* **Provided passage**
◇ ◇ ◇ ◇ ◇

Hi Micheal,
On 11/29/05, Michael T. [email protected] wrote:
I have a controller named Login, a model named Login and a table named
logins (why did Rails insist that this had to be logins, instead of
login?) and the controller looks like this:
Plural table names are a convention in Rails. Rails is convention based
and
if you follow the convention it makes life easier. Not that you have to
though. Look at the docs if you want to call your table / primary key
something different.
class LoginController < ApplicationController
end
email varchar(96) default "",
real_name varchar (64) default ""
);
Now what I can’t figure out right now is how do I connect to the
database the “rails way,” and check to see if formVars[“username”] and
formVars[“password”] are valid according to the entry in the database?
In general, in your view, you would call the text fields like
<%= text_field ‘login’, ‘username’ %>
<%= password_field ‘login’, password’ %>
This makes @params[:login][‘username’] and @params[:login][‘password’]
available to your controller.

◇ ◇ ◇ ◇ ◇

* **Given records**
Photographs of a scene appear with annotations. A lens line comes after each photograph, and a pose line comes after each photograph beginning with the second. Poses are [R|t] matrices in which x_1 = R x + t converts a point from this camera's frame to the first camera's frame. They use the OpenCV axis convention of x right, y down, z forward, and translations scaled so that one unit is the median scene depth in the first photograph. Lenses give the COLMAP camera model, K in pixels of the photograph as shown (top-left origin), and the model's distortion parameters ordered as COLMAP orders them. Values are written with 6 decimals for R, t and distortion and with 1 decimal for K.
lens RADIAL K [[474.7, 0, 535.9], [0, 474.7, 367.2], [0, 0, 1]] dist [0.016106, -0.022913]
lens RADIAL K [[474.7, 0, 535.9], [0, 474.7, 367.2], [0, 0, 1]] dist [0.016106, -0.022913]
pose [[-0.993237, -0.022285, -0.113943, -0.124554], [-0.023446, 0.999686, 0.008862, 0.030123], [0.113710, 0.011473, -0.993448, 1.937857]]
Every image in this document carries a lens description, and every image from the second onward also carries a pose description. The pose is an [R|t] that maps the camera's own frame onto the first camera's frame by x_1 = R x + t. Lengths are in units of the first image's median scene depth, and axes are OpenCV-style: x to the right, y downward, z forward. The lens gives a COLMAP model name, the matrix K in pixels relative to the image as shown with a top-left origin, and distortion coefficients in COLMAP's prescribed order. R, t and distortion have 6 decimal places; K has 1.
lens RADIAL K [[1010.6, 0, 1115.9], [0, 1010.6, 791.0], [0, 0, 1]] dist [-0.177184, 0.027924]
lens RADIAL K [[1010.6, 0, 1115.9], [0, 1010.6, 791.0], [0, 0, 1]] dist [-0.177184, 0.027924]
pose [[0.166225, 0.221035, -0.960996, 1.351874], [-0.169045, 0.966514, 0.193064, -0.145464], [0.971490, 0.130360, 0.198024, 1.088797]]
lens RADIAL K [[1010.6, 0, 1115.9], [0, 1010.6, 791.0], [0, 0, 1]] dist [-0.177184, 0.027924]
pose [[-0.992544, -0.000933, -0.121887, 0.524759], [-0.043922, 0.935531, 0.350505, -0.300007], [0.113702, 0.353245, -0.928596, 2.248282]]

◇ ◇ ◇ ◇ ◇

* **What you are asked to do**
Transcribe the Rails email reply above from "class LoginController <" up to and including "in the database?".

* **Response box**
class LoginController < ApplicationController
end
email varchar(96) default "",
real_name varchar (64) default ""
);
Now what I can’t figure out right now is how do I connect to the
database the “rails way,” and check to see if formVars[“username”] and
formVars[“password”] are valid according to the entry in the database?